Mise à jour : Malheureusement, La Constellation n’a pas résisté aux effets de la crise sanitaire, et le lieu a dû fermer ses portes environ un an après notre interview. Lisbeth tient à féliciter Laureline Levy et toutes les personnes ayant contribué à ce très beau projet. Il en inspirera peut-être d’autres…
En 2018, la comédienne et humoriste Hannah Gadsby – par ailleurs lesbienne et autiste – aborde le sujet de l’introversion et de la neuroatypie* dans les communautés queer* dans son spectacle Nanette. Elle interroge la culture de la fête et des bars en posant la question : « Où les personnes queer introverties sont-elles supposées aller ? La pression exercée sur ma communauté pour que nos identités et fiertés soient exprimées à travers la métaphore de la fête est… intense ! » La même année, le militant new-yorkais Josh Hersh a créé le collectif Queeret (contraction de queer et introverts). À travers leur concept intitulé « soirées qalm » (là encore, contraction de queer et calm), le but est d’offrir des espaces et temps d’échanges adaptés aux personnes de la communauté LGBTIA* qui sont introverties. Ces espaces sont sans lumières ni sons agressifs et sans alcool.
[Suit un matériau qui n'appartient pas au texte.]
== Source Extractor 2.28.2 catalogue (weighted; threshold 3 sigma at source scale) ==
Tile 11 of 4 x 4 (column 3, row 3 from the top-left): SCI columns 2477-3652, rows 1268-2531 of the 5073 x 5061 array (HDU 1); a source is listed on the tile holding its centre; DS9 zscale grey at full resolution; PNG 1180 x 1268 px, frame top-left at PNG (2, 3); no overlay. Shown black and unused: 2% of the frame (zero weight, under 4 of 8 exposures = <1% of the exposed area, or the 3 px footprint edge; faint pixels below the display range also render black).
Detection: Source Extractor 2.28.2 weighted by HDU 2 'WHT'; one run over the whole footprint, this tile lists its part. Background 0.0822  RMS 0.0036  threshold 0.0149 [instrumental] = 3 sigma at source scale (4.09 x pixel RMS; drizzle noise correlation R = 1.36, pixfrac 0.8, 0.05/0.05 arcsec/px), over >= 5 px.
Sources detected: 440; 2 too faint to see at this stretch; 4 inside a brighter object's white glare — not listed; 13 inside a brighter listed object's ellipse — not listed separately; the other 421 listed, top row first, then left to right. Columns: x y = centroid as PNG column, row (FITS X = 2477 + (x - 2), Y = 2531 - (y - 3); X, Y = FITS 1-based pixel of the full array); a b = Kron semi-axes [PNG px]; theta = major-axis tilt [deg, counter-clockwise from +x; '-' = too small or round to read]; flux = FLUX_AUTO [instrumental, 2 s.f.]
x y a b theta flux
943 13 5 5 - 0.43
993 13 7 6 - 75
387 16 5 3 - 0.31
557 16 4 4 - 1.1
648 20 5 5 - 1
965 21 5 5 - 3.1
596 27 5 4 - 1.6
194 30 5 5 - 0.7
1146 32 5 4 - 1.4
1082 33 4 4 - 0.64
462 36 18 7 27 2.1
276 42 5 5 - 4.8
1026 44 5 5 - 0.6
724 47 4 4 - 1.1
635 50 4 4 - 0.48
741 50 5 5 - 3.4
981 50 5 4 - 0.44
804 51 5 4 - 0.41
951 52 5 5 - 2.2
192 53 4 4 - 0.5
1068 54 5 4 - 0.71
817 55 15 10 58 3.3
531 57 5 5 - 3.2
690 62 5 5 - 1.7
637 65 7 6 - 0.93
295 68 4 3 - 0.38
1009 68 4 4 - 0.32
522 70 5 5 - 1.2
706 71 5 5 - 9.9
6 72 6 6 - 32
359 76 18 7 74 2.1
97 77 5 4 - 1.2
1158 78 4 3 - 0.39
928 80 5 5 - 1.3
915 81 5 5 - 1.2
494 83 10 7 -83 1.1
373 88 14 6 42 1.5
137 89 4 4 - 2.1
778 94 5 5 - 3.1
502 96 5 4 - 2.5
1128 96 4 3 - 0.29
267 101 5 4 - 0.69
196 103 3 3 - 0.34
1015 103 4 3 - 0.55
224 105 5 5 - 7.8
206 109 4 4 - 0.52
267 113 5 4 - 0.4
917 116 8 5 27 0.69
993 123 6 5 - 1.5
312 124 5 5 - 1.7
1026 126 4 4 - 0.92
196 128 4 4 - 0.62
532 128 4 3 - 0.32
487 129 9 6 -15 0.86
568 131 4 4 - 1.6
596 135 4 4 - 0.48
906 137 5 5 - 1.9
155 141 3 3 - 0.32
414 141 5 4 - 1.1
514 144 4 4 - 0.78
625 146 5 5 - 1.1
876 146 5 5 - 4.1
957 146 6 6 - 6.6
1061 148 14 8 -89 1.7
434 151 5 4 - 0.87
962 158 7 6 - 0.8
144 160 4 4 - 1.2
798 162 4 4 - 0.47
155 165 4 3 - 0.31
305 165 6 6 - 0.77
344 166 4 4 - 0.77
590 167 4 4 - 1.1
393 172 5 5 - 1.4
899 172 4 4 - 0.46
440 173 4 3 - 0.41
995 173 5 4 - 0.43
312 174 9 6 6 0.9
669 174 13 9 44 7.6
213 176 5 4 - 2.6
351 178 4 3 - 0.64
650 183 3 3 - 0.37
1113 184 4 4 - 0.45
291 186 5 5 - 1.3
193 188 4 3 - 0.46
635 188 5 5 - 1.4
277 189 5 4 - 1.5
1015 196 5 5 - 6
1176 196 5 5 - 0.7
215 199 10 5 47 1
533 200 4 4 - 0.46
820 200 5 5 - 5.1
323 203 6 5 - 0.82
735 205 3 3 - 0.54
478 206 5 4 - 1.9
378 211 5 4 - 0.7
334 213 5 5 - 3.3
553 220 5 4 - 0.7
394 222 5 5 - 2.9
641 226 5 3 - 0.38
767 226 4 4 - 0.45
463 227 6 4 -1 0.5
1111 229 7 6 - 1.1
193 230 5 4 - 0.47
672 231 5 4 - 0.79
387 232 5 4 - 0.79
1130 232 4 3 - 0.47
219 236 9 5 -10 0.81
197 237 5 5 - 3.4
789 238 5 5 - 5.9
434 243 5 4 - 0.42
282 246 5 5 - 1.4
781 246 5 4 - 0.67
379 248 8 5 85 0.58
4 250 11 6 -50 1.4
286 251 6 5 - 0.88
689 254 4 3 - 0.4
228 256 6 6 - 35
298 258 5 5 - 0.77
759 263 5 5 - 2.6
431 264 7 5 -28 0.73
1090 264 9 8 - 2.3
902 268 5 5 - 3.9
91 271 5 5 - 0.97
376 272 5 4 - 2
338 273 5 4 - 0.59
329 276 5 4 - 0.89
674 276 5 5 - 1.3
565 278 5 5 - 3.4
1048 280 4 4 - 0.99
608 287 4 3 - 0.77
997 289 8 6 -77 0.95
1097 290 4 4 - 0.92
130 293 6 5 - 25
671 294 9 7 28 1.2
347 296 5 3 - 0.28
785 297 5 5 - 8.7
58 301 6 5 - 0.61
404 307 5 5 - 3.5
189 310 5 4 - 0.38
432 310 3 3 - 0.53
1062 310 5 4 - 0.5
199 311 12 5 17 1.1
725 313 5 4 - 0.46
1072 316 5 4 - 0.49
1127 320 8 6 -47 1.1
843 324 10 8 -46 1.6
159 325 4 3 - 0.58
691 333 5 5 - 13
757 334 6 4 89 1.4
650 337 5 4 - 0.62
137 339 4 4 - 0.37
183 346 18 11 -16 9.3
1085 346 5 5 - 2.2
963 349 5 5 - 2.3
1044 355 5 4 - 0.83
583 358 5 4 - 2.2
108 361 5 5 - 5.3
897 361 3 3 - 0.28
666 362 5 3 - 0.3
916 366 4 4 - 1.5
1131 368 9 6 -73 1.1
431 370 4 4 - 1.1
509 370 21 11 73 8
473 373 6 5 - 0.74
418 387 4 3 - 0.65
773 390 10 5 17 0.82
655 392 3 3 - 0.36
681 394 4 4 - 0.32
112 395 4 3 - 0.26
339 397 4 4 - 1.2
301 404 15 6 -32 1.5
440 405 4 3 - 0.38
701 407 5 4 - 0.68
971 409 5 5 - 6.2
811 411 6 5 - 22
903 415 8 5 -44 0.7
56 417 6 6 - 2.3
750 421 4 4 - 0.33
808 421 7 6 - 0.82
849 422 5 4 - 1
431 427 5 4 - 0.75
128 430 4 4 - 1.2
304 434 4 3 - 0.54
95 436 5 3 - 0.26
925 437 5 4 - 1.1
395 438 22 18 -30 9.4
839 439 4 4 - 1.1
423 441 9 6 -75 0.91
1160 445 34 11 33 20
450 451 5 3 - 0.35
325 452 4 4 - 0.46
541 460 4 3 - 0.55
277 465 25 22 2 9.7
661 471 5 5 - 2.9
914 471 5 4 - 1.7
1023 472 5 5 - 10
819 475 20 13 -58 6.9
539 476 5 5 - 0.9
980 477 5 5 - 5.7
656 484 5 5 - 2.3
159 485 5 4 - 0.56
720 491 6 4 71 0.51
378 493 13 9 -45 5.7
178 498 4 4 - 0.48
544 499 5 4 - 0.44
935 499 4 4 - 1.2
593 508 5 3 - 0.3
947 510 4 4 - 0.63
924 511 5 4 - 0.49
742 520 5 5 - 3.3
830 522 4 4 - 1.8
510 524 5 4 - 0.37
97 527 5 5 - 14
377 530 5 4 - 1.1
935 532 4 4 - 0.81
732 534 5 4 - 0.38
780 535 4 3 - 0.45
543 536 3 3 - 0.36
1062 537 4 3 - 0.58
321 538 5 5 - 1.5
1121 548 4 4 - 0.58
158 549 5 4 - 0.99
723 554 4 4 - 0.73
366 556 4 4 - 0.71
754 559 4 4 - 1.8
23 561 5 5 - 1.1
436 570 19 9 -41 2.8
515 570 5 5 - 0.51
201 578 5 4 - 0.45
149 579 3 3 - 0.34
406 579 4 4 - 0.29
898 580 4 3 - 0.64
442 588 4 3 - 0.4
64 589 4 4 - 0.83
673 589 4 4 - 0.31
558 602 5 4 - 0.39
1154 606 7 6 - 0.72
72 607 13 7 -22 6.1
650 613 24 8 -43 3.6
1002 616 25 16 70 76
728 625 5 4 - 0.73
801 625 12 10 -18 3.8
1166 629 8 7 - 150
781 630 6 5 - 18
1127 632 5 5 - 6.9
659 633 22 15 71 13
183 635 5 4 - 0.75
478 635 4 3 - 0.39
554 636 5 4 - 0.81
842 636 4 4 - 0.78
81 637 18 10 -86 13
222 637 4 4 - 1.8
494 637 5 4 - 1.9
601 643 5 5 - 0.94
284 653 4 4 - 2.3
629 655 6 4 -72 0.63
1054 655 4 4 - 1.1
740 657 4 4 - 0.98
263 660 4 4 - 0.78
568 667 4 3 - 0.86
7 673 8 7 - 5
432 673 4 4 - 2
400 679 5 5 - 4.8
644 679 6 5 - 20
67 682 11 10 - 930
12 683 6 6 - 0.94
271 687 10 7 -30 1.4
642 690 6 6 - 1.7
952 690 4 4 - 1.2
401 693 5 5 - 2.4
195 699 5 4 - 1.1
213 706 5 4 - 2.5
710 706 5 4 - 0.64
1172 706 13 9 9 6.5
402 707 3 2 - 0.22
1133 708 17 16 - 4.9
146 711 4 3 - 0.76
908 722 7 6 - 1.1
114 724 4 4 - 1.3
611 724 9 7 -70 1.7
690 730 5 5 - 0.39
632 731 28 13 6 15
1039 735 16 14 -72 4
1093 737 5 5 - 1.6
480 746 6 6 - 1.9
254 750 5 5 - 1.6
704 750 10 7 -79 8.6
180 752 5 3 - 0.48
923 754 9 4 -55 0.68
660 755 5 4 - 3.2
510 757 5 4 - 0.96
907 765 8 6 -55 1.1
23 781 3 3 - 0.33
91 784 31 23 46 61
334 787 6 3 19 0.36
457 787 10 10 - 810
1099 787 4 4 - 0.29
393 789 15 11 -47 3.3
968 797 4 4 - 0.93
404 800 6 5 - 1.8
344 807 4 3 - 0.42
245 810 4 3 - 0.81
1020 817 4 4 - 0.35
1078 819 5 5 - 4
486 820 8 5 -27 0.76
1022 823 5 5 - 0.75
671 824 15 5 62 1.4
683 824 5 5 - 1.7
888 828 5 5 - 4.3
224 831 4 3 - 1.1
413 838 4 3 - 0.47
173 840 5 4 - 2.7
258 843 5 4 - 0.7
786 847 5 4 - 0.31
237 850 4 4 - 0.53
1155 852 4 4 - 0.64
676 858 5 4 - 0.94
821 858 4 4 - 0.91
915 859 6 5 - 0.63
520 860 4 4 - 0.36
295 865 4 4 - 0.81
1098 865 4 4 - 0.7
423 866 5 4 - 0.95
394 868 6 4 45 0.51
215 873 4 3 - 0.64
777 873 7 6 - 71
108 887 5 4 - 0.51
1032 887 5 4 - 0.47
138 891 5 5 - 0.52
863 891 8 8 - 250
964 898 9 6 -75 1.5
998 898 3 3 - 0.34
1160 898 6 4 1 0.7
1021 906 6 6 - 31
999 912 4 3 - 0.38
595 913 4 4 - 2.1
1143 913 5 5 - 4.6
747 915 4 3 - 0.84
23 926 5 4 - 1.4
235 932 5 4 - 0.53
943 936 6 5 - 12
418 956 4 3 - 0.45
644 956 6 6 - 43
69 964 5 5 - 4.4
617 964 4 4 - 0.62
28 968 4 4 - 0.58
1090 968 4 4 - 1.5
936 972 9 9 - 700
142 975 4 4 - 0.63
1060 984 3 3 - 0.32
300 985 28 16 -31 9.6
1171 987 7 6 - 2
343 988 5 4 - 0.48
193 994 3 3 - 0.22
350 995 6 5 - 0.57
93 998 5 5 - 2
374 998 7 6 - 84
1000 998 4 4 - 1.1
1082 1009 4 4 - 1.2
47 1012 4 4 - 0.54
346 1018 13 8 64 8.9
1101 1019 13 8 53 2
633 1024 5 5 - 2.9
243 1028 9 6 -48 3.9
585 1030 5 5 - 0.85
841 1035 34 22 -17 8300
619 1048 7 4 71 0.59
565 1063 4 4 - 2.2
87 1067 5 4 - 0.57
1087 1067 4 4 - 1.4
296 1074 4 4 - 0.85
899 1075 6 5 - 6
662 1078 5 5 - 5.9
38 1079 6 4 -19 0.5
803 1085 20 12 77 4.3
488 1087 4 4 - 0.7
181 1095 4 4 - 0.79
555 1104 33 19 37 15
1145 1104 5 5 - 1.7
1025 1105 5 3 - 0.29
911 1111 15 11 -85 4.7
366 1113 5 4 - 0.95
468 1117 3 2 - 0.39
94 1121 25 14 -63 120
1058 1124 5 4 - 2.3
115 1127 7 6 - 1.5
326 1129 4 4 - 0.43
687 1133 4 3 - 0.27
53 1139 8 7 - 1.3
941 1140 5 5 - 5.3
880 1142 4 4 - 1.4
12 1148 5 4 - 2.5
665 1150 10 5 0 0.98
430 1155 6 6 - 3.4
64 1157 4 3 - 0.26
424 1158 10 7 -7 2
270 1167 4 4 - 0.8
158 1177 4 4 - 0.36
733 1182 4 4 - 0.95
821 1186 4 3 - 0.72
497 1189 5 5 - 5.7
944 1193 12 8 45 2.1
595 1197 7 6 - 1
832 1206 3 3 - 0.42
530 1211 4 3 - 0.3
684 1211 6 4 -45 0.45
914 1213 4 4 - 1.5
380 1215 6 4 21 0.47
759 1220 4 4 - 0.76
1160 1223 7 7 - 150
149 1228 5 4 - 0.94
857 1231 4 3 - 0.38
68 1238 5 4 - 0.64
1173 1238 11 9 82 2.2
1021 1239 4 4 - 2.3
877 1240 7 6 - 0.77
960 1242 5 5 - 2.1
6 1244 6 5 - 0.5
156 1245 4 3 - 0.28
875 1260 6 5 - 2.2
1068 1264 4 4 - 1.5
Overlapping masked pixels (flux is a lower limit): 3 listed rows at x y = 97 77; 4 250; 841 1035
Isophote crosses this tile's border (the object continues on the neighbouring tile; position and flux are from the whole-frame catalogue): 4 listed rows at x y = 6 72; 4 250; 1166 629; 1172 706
Avoir l’envie c’est bien. Mais pour porter un projet aussi ambitieux il faut beaucoup de privilèges, surtout économiques.
Ce projet, c’est aussi celui de Laureline Levy. À 34 ans, cette parisienne est en création de La Constellation, un tiers-lieu culturel et LGBTIA en plein cœur de la capitale. Auparavant, elle a travaillé dix ans dans la publicité, notamment pour Chanel où elle occupait un poste important. « J’étais une femme, queer, grosse, et j’occupais un poste où je pouvais me permettre de dire non sur un contenu sexiste, homophobe… » Mais son travail est usant, elle fait deux burn-out. « Un jour je me suis dit que quitte à m’abîmer autant que je le fasse pour moi ! » Elle raconte s’être découverte lesbienne à l’âge de 30 ans. « Je me suis aperçue qu’il n’y avait pas de lieux qui me satisfaisaient pour rencontrer d’autres queers, des endroits posés. » À Paris, le bar La Mutinerie est l’un des endroits le plus connu et fréquenté des communautés queer. Elle l’affirme : « La Mut’, c’est génial. Mais beaucoup de personnes ont aussi envie d’un endroit plus posé, plus lumineux et plus calme. » Pour tester son projet, elle s’est d’abord inspirée des soirées qalm du collectif Queeret, dont nous vous parlions plus haut. « En gros, ce sont des boîtes à outils pour organiser des soirées entre queer introvertis. Il y a des cartes de conversations par exemple. » Celles-ci sont distribuées en début de soirée, afin de permettre à chacun-e de sortir de sa coquille et de pouvoir échanger plus facilement avec des inconnu-es. « Les conversations se créent ensuite d’elles-mêmes, et on est totalement libres d’échanger avec qui l’on veut bien sûr ! » Laureline précise que les soirées qalm sont une version réduite de ce qu’elle souhaite créer.
Une entreprise avec une intelligence du futur
La Constellation offrira aussi un accueil pour divers événements culturels et artistiques tels que des expositions, des clubs de lecture ou encore des scènes ouvertes. La visée du projet est celle d’une entreprise « avec une intelligence du futur. » La carte proposera « des tartines et des boissons tout au long de la journée à des tarifs avantageux. », et les plats coûteront eux 13 euros. « La population queer est précaire, c’est important de le prendre en compte. », explique Laureline. Malgré tout, le projet est largement autofinancé.
C’est important que les gens comprennent que s’ils ne consomment pas, je vais devoir fermer boutique.
La Constellation sera également un établissement sans alcool. « Au-delà de 30 ans, pas mal de gens ont arrêté de boire, surtout dans les communautés queer. Et puis j’ai aussi remarqué que dans les choix sans alcool il n’y a jamais rien d’intéressant à commander mis à part du coca ou de la grenadine. » Là encore, les cocktails seront faits-maison. Chaque produit est issu de circuits-courts et la carte sera à moitié végétarienne et à moitié vegan. Laureline a aussi fait le choix de ne pas travailler avec des firmes comme Coca-Cola ou Orangina. « On cherche à avoir le bilan carbone le plus bas possible. » Les plantes ne seront pas importées de l’étranger et le café sera remplacé par de la chicorée et de l’orge. « Le café vient de loin et on ne le paye pas du tout au prix que l’on devrait ! » Enfin, la grande majorité des déchets sont pensés pour être compostables et les produits d’entretien non-toxiques.
L’ouverture est prévue en juillet 2020.